Es geht ums Gleichgewicht – der Elfenbeinturm hält das Ganze zusammen, er sorgt für Standards, für Regeln. Das Draußen fordert ihn heraus, probiert andere Wege, reißt an den Ketten, die er ihnen auferlegt, manche streifen sie ab und haben Erfolg, wo er sich längst im Scheitern einbetoniert hat. Aber es lässt auch keinen Irrweg, keinen Schwachsinn aus, und diese Elemente müssen zwangsläufig dominieren. Je mehr sich der Elfenbeinturm vom Draußen abschottet, je diktatorischer und weltfremder er wird, desto bunter treibt’s das Draußen. Je bunter es das Draußen treibt, desto mehr nervt es, desto mehr isoliert sich der Turm.
Irgendwann kommt’s zur Nova. Die Blase platzt. Der harte Kern bleibt, die Hülle zerstreut sich in alle Winde. Übrig bliebt ein vielleicht ein Kloster, ein Neutronenstern, in dem Mönche antikes Wissen konservieren und tote Sprachen sprechen, während draußen die Finsternis an einem neuen Urknall arbeitet. Falls die Mönche einen Schrebergarten haben, der sie statt der Affenhorden durchfüttert.
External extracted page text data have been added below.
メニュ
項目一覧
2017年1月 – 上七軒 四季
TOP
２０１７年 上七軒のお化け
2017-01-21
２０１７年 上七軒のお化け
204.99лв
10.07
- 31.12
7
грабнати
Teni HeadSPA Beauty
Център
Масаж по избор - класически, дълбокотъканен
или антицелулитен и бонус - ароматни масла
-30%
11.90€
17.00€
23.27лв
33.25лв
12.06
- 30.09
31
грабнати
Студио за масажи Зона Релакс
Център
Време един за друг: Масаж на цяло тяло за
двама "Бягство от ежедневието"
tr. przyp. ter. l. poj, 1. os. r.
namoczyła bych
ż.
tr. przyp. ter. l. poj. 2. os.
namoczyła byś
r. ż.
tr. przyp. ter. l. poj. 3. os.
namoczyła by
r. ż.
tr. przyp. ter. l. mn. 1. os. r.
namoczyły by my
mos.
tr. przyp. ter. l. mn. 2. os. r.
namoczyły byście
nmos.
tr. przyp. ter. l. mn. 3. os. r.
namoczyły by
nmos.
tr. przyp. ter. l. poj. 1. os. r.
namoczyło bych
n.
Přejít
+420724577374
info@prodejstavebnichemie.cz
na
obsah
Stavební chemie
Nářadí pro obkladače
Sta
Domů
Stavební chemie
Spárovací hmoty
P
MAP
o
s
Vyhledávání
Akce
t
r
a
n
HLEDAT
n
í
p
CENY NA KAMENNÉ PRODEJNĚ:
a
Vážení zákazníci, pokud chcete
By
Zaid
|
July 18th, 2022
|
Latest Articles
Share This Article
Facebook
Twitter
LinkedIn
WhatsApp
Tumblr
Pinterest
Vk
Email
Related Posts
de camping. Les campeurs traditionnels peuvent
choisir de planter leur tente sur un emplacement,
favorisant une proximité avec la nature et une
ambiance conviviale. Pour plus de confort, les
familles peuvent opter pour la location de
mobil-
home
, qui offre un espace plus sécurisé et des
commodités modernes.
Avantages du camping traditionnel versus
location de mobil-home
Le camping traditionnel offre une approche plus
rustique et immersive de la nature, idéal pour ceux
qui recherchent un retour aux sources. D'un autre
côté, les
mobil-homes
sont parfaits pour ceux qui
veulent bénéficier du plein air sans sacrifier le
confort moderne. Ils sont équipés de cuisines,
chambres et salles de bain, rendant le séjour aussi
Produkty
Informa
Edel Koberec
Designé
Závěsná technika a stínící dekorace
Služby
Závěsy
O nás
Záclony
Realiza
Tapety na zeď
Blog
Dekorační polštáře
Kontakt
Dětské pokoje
Die Unis versuchen gerade, das Unmögliche zu schaffen. Diese Management-Konzepte werden in den Büchern überleben und irgendwann, in einer einfacheren, weniger verknöcherten Welt zur Verfügung stehen, das Mögliche zu schaffen. Werkzeuge. Elemente, die in Sternen geschmiedet werden. Greif nach den Sternen, kommste auf die Leiter. Man lernt halt nie aus, ne?
Lieber Paul S.,
vielen Dank für den umfassenden Kommentar. Und gut, dass Sie (wenngleich erst gegen Ende) noch den Bogen zur Rolle der Management-Konzepte an Hochschulen geschlagen haben – und dann sogar mit einem halbwegs positiven Ausblick am Schluss! Denn es ist ja tatsächlich ein Ziel von Wissenschaft und Forschung, eine Art Vorratswissen zu schaffen.
Allerdings halte ich Ihre Einschätzung “…der Elfenbeinturm hält das Ganze zusammen, er sorgt für Standards, für Regeln…” für eine deutliche Überschätzung der Rolle von Wissenchaft und Hochschulen. Sind es nicht vielmehr die Legislative und die Exekutive, die für Standards, für Regeln sorgen? Haben Wissenchaft und Hochschulen hierbei nicht höchstens eine beratende Rolle (oft nicht einmal dies)?